SHORT TASK: Output everything from the first line below down to the line containing "genus: Festuca", both included, as a Markdown table with the columns Row and Line, leaving out blank lines.

--- RECORDS SUPPLIED ---

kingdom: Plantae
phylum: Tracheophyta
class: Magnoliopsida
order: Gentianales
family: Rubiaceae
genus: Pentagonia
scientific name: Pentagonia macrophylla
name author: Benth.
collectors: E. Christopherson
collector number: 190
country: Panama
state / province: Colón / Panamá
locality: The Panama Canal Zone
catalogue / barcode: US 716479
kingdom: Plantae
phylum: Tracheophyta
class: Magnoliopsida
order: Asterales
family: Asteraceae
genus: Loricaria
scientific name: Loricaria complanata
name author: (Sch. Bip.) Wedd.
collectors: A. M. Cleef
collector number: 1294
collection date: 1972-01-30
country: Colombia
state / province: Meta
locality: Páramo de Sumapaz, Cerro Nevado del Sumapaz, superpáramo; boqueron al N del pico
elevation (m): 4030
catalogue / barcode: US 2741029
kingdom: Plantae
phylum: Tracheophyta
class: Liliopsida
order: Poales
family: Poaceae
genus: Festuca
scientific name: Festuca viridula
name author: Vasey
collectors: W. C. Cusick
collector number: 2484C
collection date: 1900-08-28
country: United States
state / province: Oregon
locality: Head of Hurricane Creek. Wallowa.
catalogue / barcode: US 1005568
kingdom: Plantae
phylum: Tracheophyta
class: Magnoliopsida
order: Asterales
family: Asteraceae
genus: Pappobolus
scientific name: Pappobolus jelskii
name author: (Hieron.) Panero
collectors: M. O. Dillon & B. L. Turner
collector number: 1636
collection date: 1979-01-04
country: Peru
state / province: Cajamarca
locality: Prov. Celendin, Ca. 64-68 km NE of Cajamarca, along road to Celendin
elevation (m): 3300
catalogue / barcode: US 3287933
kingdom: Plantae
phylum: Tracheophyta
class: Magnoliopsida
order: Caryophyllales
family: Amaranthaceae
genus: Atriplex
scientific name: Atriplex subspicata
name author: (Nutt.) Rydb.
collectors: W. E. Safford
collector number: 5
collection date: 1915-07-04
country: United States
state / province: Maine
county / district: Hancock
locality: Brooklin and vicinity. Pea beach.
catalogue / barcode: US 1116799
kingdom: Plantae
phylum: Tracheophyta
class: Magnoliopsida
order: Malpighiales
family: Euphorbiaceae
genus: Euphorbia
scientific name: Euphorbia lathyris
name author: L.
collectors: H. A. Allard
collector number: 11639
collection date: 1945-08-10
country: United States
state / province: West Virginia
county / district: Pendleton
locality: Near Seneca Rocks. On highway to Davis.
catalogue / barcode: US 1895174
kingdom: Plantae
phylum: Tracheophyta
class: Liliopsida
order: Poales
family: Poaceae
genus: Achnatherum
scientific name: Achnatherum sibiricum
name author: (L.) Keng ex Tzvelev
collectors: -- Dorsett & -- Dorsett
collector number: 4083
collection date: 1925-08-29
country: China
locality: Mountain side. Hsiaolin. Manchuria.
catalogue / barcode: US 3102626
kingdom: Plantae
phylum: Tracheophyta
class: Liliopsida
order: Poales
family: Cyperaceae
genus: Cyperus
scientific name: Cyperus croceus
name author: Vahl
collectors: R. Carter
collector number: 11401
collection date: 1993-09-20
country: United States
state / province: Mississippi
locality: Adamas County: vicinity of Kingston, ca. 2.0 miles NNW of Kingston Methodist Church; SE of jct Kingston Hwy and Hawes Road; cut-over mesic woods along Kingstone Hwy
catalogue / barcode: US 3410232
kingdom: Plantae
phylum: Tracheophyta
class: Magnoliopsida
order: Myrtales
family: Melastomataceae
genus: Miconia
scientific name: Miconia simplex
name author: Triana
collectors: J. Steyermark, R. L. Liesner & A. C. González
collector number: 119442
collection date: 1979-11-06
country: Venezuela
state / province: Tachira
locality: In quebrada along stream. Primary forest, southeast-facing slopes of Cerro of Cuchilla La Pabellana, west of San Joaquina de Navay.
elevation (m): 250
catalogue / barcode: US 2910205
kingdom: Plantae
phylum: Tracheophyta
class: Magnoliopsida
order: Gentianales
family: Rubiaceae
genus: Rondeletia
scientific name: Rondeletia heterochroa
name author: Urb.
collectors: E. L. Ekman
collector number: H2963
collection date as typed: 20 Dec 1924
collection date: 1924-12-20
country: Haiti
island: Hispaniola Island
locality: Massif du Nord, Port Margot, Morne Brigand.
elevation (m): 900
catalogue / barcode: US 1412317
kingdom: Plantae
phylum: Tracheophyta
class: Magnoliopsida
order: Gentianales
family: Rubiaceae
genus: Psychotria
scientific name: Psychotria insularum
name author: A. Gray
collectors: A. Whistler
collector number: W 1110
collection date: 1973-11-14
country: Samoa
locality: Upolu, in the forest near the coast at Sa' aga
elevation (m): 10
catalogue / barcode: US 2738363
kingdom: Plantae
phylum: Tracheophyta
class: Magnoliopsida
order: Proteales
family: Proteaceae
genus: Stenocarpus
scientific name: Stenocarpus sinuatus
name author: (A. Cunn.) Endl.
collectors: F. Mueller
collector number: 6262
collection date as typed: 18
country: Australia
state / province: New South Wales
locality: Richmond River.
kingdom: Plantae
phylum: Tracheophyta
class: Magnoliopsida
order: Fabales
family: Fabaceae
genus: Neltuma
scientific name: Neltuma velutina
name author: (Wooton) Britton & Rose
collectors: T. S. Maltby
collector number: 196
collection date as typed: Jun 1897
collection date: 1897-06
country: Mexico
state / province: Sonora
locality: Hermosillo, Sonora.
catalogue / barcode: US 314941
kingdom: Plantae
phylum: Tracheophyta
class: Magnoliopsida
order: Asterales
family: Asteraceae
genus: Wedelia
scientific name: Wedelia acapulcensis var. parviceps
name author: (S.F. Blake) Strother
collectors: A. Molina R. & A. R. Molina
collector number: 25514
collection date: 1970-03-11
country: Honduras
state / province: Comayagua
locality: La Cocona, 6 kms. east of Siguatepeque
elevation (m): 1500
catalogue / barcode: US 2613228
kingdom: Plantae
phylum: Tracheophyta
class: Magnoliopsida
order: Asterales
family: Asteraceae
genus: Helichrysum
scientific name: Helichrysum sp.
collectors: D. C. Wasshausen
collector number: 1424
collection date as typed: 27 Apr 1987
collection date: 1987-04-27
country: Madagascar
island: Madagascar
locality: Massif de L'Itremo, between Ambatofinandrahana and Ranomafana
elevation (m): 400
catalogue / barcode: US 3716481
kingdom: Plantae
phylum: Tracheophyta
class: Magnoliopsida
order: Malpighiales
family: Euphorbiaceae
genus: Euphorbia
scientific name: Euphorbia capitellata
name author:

---

RESULT OF THE TASK:
| Row | Line |
|---|---|
| 1 | kingdom: Plantae |
| 2 | phylum: Tracheophyta |
| 3 | class: Magnoliopsida |
| 4 | order: Gentianales |
| 5 | family: Rubiaceae |
| 6 | genus: Pentagonia |
| 7 | scientific name: Pentagonia macrophylla |
| 8 | name author: Benth. |
| 9 | collectors: E. Christopherson |
| 10 | collector number: 190 |
| 11 | country: Panama |
| 12 | state / province: Colón / Panamá |
| 13 | locality: The Panama Canal Zone |
| 14 | catalogue / barcode: US 716479 |
| 15 | kingdom: Plantae |
| 16 | phylum: Tracheophyta |
| 17 | class: Magnoliopsida |
| 18 | order: Asterales |
| 19 | family: Asteraceae |
| 20 | genus: Loricaria |
| 21 | scientific name: Loricaria complanata |
| 22 | name author: (Sch. Bip.) Wedd. |
| 23 | collectors: A. M. Cleef |
| 24 | collector number: 1294 |
| 25 | collection date: 1972-01-30 |
| 26 | country: Colombia |
| 27 | state / province: Meta |
| 28 | locality: Páramo de Sumapaz, Cerro Nevado del Sumapaz, superpáramo; boqueron al N del pico |
| 29 | elevation (m): 4030 |
| 30 | catalogue / barcode: US 2741029 |
| 31 | kingdom: Plantae |
| 32 | phylum: Tracheophyta |
| 33 | class: Liliopsida |
| 34 | order: Poales |
| 35 | family: Poaceae |
| 36 | genus: Festuca |